● YOUR TASK
The range runs from the line containing "Table 2: Calculation" through the last line of the material below; retype it exactly, leaving out the pictures.

[[ RECORDS TO PROCESS open ]]

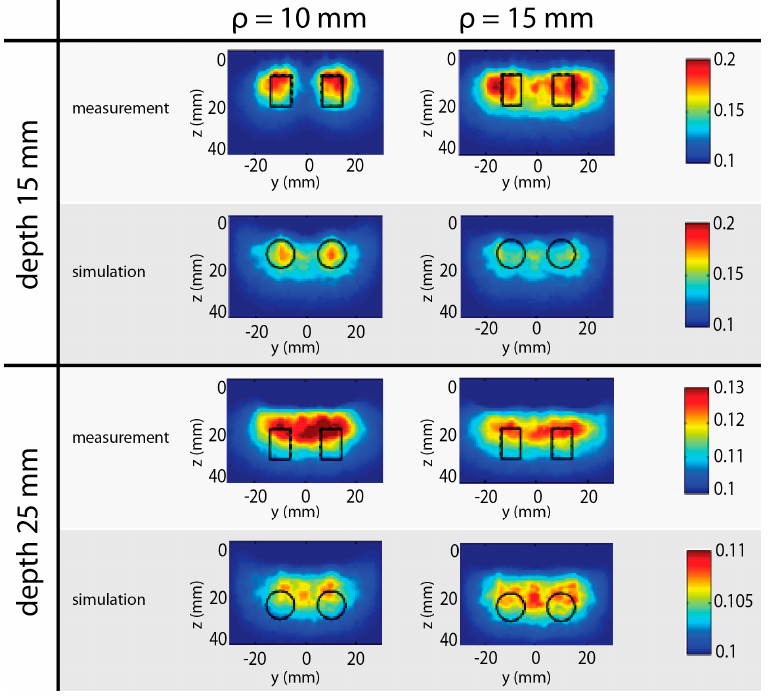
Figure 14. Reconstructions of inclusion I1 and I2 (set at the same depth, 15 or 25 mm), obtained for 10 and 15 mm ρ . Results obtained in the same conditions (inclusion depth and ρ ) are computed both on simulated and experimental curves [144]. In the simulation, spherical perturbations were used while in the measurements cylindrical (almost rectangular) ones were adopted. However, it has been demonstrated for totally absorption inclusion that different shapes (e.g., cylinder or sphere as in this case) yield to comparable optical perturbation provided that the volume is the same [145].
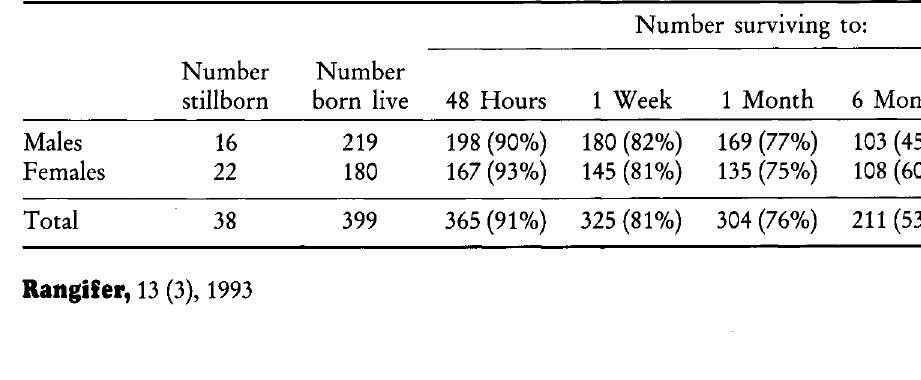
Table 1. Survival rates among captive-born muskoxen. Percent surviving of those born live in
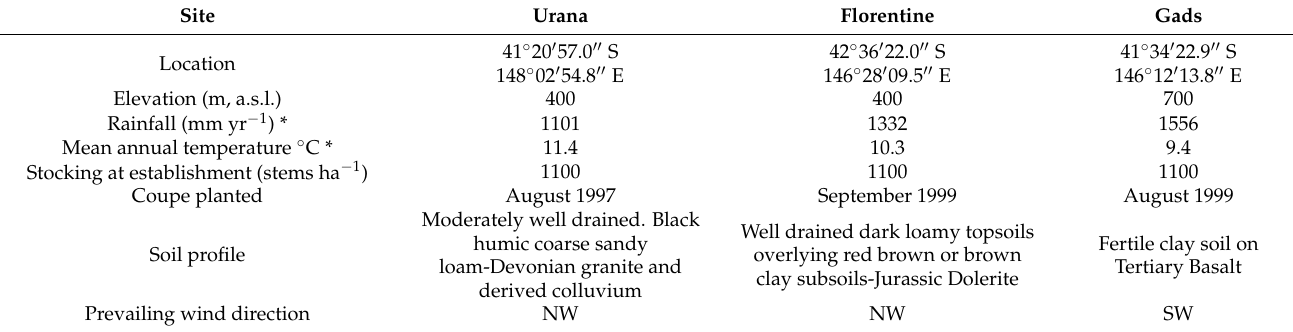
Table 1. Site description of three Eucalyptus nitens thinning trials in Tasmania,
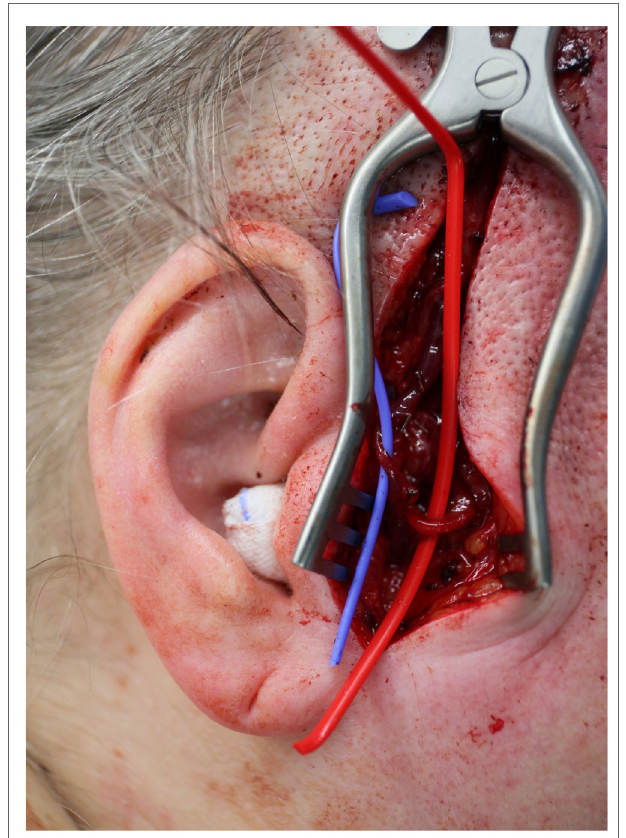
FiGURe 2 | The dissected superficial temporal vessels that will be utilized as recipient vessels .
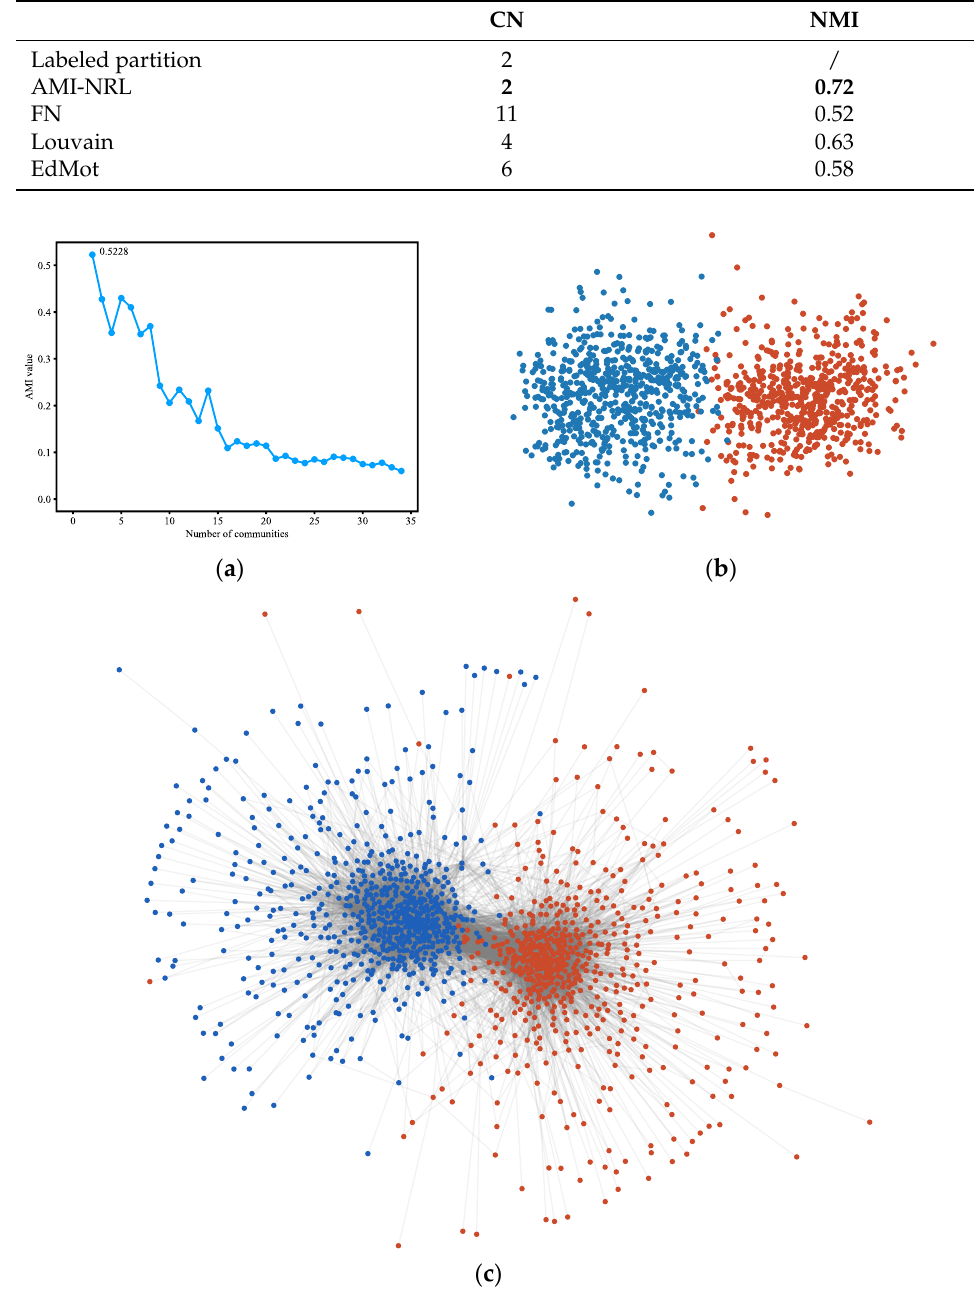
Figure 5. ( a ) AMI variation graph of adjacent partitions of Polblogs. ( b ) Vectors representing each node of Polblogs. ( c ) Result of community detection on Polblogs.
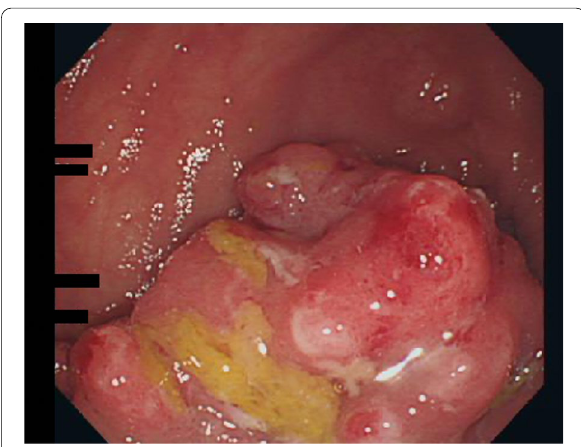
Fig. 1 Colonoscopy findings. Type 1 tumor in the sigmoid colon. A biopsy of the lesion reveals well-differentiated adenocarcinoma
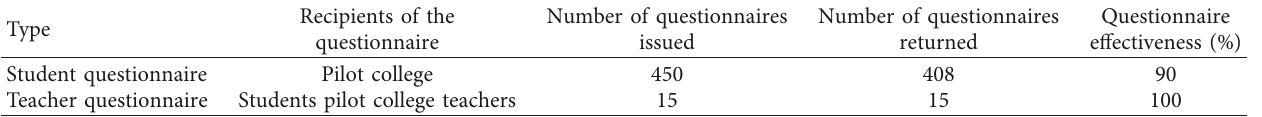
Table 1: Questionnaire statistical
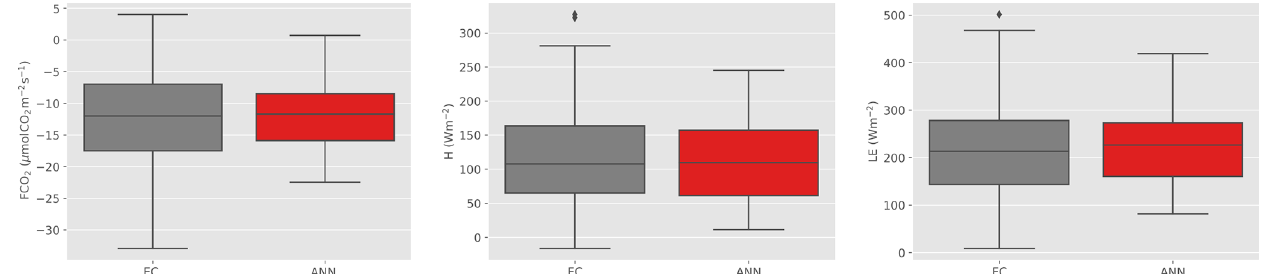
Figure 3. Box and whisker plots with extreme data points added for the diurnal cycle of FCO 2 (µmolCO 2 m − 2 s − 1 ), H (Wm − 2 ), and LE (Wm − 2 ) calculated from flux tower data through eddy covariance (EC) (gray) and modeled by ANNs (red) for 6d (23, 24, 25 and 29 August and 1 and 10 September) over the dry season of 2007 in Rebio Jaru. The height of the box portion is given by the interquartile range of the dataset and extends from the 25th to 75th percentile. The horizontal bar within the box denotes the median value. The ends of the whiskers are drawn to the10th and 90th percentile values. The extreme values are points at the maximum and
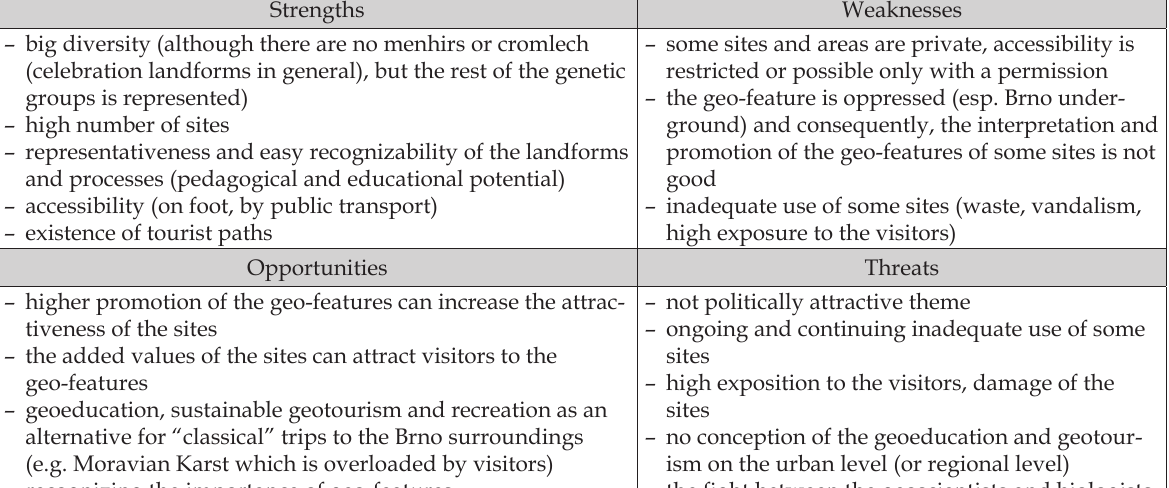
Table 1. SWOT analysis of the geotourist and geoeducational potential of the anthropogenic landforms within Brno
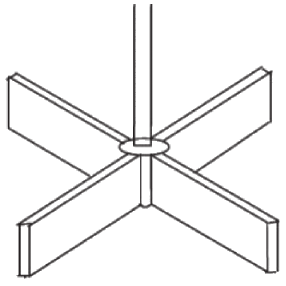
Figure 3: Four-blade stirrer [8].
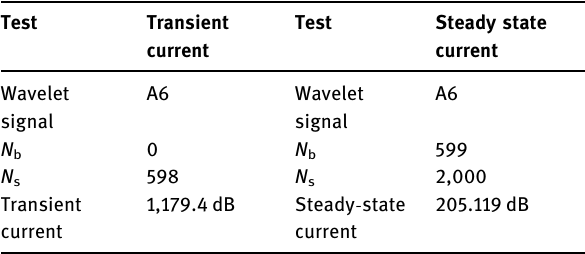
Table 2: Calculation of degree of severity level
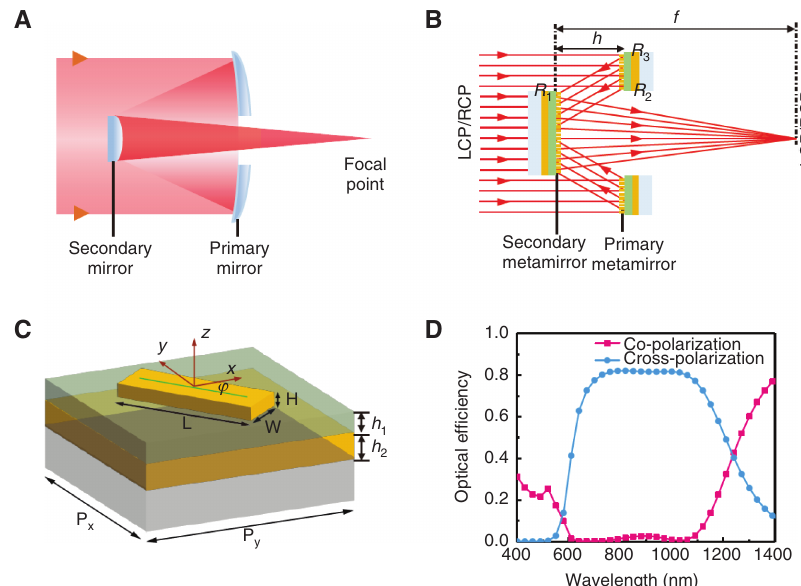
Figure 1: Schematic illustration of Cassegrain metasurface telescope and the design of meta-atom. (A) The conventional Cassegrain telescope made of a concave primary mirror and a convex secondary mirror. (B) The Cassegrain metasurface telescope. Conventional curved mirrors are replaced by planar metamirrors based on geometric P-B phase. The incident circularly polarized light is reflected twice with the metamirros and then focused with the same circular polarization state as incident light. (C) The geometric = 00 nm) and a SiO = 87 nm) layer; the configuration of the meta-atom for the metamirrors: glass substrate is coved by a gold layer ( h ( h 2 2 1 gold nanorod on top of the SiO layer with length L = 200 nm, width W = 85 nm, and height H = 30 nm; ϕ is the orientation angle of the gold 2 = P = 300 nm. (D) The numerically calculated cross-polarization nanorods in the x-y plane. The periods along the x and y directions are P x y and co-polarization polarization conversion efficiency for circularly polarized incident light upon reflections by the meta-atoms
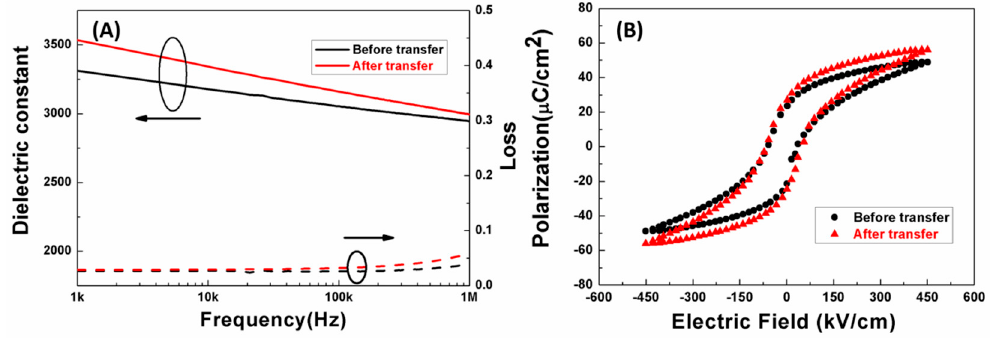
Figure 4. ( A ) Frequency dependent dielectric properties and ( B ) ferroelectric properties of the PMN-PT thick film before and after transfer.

[[ RECORDS TO PROCESS closed ]]

● RESPONSE TO THIS TASK
Table 2: Calculation of degree of severity level
Figure 1: Schematic illustration of Cassegrain metasurface telescope and the design of meta-atom. (A) The conventional Cassegrain telescope made of a concave primary mirror and a convex secondary mirror. (B) The Cassegrain metasurface telescope. Conventional curved mirrors are replaced by planar metamirrors based on geometric P-B phase. The incident circularly polarized light is reflected twice with the metamirros and then focused with the same circular polarization state as incident light. (C) The geometric = 00 nm) and a SiO = 87 nm) layer; the configuration of the meta-atom for the metamirrors: glass substrate is coved by a gold layer ( h ( h 2 2 1 gold nanorod on top of the SiO layer with length L = 200 nm, width W = 85 nm, and height H = 30 nm; ϕ is the orientation angle of the gold 2 = P = 300 nm. (D) The numerically calculated cross-polarization nanorods in the x-y plane. The periods along the x and y directions are P x y and co-polarization polarization conversion efficiency for circularly polarized incident light upon reflections by the meta-atoms
Figure 4. ( A ) Frequency dependent dielectric properties and ( B ) ferroelectric properties of the PMN-PT thick film before and after transfer.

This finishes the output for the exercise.